» MATERIAL SHOWN
-- -- --

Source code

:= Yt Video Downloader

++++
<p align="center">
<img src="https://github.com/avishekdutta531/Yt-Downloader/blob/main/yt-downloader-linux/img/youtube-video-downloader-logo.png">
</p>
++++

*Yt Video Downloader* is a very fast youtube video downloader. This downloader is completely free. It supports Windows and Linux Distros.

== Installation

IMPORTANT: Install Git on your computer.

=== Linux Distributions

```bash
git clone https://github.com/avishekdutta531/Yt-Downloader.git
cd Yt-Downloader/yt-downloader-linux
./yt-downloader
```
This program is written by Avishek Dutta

-- -- --

» WHAT THIS TASK INVOLVES
Your reply should consist of all the records, restated exactly.

» ANSWER TO THE PROBLEM
Source code

:= Yt Video Downloader

++++
<p align="center">
<img src="https://github.com/avishekdutta531/Yt-Downloader/blob/main/yt-downloader-linux/img/youtube-video-downloader-logo.png">
</p>
++++

*Yt Video Downloader* is a very fast youtube video downloader. This downloader is completely free. It supports Windows and Linux Distros.

== Installation

IMPORTANT: Install Git on your computer.

=== Linux Distributions

```bash
git clone https://github.com/avishekdutta531/Yt-Downloader.git
cd Yt-Downloader/yt-downloader-linux
./yt-downloader
```
This program is written by Avishek Dutta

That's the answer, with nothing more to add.